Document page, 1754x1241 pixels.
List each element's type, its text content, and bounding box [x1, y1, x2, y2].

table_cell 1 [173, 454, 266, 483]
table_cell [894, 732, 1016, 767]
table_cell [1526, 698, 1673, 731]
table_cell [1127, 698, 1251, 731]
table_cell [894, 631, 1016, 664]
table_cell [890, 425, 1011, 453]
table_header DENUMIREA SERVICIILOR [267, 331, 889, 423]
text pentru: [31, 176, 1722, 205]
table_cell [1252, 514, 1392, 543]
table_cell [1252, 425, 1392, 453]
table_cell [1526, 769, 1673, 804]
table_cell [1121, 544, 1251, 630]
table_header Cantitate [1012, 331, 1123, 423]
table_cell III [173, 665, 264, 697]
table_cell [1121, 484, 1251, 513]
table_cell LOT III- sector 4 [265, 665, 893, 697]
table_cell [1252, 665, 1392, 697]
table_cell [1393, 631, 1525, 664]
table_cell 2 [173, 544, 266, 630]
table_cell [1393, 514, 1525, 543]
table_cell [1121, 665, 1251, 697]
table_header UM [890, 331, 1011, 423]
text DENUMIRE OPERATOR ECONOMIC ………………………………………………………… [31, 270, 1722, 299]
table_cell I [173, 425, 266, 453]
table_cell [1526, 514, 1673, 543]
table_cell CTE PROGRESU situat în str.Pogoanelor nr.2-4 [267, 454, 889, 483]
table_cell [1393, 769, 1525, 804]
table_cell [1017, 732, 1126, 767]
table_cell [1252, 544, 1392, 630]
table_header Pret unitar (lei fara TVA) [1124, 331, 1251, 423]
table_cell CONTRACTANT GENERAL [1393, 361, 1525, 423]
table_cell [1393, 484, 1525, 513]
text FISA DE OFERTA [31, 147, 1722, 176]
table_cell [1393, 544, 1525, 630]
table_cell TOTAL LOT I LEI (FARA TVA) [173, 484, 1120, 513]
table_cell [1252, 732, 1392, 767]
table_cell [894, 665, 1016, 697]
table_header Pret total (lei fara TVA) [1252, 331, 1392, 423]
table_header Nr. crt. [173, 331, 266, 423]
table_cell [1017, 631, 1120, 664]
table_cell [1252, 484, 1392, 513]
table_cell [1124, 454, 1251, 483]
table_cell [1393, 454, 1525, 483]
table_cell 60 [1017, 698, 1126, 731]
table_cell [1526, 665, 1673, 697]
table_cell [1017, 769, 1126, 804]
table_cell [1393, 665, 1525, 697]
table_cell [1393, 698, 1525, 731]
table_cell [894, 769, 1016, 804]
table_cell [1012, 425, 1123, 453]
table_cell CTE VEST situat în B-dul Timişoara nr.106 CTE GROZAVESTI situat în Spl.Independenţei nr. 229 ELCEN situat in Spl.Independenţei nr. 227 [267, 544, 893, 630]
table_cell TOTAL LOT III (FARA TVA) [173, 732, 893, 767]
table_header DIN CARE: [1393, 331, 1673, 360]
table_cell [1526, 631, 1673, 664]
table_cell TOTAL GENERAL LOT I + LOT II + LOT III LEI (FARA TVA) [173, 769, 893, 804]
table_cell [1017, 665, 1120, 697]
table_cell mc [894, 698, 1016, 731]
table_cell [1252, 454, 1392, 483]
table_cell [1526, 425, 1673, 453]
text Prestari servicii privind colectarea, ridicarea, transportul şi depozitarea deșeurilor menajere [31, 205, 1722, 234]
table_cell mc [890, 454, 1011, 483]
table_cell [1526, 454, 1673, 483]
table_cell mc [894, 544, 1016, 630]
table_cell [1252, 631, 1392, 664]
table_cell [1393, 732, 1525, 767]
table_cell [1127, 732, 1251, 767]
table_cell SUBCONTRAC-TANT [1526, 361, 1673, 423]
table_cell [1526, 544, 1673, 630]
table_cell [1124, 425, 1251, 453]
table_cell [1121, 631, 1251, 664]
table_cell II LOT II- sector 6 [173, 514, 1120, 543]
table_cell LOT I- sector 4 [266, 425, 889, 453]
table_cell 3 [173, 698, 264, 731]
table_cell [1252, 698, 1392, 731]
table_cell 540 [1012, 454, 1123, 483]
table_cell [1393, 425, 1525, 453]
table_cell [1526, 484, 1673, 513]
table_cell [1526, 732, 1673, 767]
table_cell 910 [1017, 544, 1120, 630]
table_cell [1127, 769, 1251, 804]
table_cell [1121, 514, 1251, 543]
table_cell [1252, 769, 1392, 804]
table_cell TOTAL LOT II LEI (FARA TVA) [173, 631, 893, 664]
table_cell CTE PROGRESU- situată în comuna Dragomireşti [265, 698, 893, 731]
◇ ◇ ◇ ◇ ◇ ◇ ◇
Could you restate the listing above word for word?

*RESPONSE TO THIS EXERCISE:*
Document page, 1754x1241 pixels.
List each element's type, its text content, and bounding box [x1, y1, x2, y2].

table_cell 1 [173, 454, 266, 483]
table_cell [894, 732, 1016, 767]
table_cell [1526, 698, 1673, 731]
table_cell [1127, 698, 1251, 731]
table_cell [894, 631, 1016, 664]
table_cell [890, 425, 1011, 453]
table_header DENUMIREA SERVICIILOR [267, 331, 889, 423]
text pentru: [31, 176, 1722, 205]
table_cell [1252, 514, 1392, 543]
table_cell [1252, 425, 1392, 453]
table_cell [1526, 769, 1673, 804]
table_cell [1121, 544, 1251, 630]
table_header Cantitate [1012, 331, 1123, 423]
table_cell III [173, 665, 264, 697]
table_cell [1121, 484, 1251, 513]
table_cell LOT III- sector 4 [265, 665, 893, 697]
table_cell [1252, 665, 1392, 697]
table_cell [1393, 631, 1525, 664]
table_cell 2 [173, 544, 266, 630]
table_cell [1393, 514, 1525, 543]
table_cell [1121, 665, 1251, 697]
table_header UM [890, 331, 1011, 423]
text DENUMIRE OPERATOR ECONOMIC ………………………………………………………… [31, 270, 1722, 299]
table_cell I [173, 425, 266, 453]
table_cell [1526, 514, 1673, 543]
table_cell CTE PROGRESU situat în str.Pogoanelor nr.2-4 [267, 454, 889, 483]
table_cell [1393, 769, 1525, 804]
table_cell [1017, 732, 1126, 767]
table_cell [1252, 544, 1392, 630]
table_header Pret unitar (lei fara TVA) [1124, 331, 1251, 423]
table_cell CONTRACTANT GENERAL [1393, 361, 1525, 423]
table_cell [1393, 484, 1525, 513]
text FISA DE OFERTA [31, 147, 1722, 176]
table_cell [1393, 544, 1525, 630]
table_cell TOTAL LOT I LEI (FARA TVA) [173, 484, 1120, 513]
table_cell [1252, 732, 1392, 767]
table_cell [894, 665, 1016, 697]
table_header Pret total (lei fara TVA) [1252, 331, 1392, 423]
table_header Nr. crt. [173, 331, 266, 423]
table_cell [1017, 631, 1120, 664]
table_cell [1252, 484, 1392, 513]
table_cell [1124, 454, 1251, 483]
table_cell [1393, 454, 1525, 483]
table_cell 60 [1017, 698, 1126, 731]
table_cell [1526, 665, 1673, 697]
table_cell [1017, 769, 1126, 804]
table_cell [1393, 665, 1525, 697]
table_cell [1393, 698, 1525, 731]
table_cell [894, 769, 1016, 804]
table_cell [1012, 425, 1123, 453]
table_cell CTE VEST situat în B-dul Timişoara nr.106 CTE GROZAVESTI situat în Spl.Independenţei nr. 229 ELCEN situat in Spl.Independenţei nr. 227 [267, 544, 893, 630]
table_cell TOTAL LOT III (FARA TVA) [173, 732, 893, 767]
table_header DIN CARE: [1393, 331, 1673, 360]
table_cell [1526, 631, 1673, 664]
table_cell TOTAL GENERAL LOT I + LOT II + LOT III LEI (FARA TVA) [173, 769, 893, 804]
table_cell [1017, 665, 1120, 697]
table_cell mc [894, 698, 1016, 731]
table_cell [1252, 454, 1392, 483]
table_cell [1526, 425, 1673, 453]
text Prestari servicii privind colectarea, ridicarea, transportul şi depozitarea deșeurilor menajere [31, 205, 1722, 234]
table_cell mc [890, 454, 1011, 483]
table_cell [1526, 454, 1673, 483]
table_cell mc [894, 544, 1016, 630]
table_cell [1252, 631, 1392, 664]
table_cell [1393, 732, 1525, 767]
table_cell [1127, 732, 1251, 767]
table_cell SUBCONTRAC-TANT [1526, 361, 1673, 423]
table_cell [1526, 544, 1673, 630]
table_cell [1124, 425, 1251, 453]
table_cell [1121, 631, 1251, 664]
table_cell II LOT II- sector 6 [173, 514, 1120, 543]
table_cell LOT I- sector 4 [266, 425, 889, 453]
table_cell 3 [173, 698, 264, 731]
table_cell [1252, 698, 1392, 731]
table_cell 540 [1012, 454, 1123, 483]
table_cell [1393, 425, 1525, 453]
table_cell [1526, 484, 1673, 513]
table_cell [1526, 732, 1673, 767]
table_cell 910 [1017, 544, 1120, 630]
table_cell [1127, 769, 1251, 804]
table_cell [1121, 514, 1251, 543]
table_cell [1252, 769, 1392, 804]
table_cell TOTAL LOT II LEI (FARA TVA) [173, 631, 893, 664]
table_cell CTE PROGRESU- situată în comuna Dragomireşti [265, 698, 893, 731]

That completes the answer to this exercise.